New data from Cambridge University shows that the geography of Bitcoin mining has changed dramatically in the past six months in the wake of China’s massive crackdown.
CNBC sought opinions from industry experts to understand their views on the migration of miners and how they can change the industry’s environmental impact. They have reached a consensus that crypto mining is more environmentally friendly now than it was when China dominated the global hashing power.
The report said that within a few days, up to half of Bitcoin miners worldwide had power outages. This is confirmed by the 65% drop in hash rate between May 13th and June 28th.
Greener Bitcoin Mining
Beijing’s rigorous measures have forced miners to move, and many of them have found friendlier jurisdictions like Texas with lower running costs for renewable energy.
Mike Colyer, CEO of digital currency company Foundry, confirmed that this is a huge benefit for Bitcoin.
“Miners around the world are looking for stranded power that is renewable. That will always be your lowest cost. Net-net this will be a big win for bitcoin’s carbon footprint.”
According to Cambridge data, nearly 17% of BTC mining is now in North America, and at least 50% of that is using renewable energy.
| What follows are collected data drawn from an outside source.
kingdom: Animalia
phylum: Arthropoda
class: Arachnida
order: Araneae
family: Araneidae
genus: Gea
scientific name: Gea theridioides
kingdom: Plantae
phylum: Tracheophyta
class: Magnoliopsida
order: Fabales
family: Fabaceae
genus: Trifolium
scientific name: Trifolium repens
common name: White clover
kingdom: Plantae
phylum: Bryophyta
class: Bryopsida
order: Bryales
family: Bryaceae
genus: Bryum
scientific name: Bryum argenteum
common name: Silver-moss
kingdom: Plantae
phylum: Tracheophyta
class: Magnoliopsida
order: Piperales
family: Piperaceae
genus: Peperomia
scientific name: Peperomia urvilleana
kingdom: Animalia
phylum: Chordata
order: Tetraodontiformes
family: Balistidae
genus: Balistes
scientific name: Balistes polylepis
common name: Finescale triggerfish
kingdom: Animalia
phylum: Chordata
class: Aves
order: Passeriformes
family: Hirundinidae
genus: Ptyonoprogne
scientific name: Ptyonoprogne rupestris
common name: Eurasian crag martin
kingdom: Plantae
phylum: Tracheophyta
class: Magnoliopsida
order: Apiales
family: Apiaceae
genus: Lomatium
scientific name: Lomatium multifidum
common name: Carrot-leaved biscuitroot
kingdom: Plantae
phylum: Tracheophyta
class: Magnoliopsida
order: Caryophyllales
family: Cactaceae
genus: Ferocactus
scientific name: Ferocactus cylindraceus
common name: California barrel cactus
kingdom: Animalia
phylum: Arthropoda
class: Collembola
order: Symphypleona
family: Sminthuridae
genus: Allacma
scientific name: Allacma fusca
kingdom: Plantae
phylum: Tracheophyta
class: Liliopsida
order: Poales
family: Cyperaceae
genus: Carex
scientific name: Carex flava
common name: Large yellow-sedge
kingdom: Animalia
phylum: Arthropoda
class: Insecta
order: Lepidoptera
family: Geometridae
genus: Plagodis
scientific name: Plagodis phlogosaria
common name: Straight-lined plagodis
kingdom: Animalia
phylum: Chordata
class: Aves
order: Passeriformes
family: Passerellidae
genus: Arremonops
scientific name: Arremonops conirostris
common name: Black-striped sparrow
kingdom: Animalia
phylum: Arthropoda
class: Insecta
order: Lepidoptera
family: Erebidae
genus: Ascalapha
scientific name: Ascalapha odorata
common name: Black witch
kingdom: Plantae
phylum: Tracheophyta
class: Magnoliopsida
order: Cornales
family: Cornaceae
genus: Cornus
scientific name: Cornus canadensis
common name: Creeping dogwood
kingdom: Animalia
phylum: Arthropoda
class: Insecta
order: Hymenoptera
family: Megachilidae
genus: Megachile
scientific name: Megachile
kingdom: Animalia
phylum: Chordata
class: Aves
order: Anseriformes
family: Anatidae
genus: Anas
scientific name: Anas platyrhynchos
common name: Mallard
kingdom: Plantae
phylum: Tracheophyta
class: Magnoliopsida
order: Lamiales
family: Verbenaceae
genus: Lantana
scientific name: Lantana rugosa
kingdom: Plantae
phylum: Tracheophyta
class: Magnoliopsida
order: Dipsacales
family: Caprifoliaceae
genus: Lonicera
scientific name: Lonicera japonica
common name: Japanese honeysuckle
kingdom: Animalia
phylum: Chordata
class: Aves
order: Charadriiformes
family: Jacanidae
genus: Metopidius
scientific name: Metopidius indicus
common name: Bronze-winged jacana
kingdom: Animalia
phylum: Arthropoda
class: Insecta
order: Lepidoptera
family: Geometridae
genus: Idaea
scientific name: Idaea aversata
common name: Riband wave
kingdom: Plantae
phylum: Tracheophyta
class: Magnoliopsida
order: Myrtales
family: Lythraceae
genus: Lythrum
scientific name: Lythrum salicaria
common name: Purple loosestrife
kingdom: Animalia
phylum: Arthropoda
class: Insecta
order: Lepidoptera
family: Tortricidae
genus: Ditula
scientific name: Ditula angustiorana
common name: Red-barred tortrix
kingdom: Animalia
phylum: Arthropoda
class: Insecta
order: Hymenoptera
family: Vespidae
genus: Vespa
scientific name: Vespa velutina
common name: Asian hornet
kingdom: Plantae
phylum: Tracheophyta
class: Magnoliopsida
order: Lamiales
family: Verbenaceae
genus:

According to data released in April, China’s previous share of hash rate has fallen from more than 65% to 46%, and the decline has been even greater since then.
The outflow from China has also affected many old and inefficient mining machines that are now permanently closed. Alex Bramer of the Luxor Mining Company said, “It took off, likely forever, a large amount of the most energy inefficient rigs,”
With the phasing out of fossil fuel burning, renewable alternative energy sources such as hydropower, sun, wind, nuclear energy, and even natural gas burner energy are now being sought.
In connection with this, Viridi recently launched the first Green Mining Exchange Traded Fund (EFT) on the New York Stock Exchange. This investment product is designed to appeal to mainstream and institutional investors dealing with environmental, social, and governance (ESG) issues.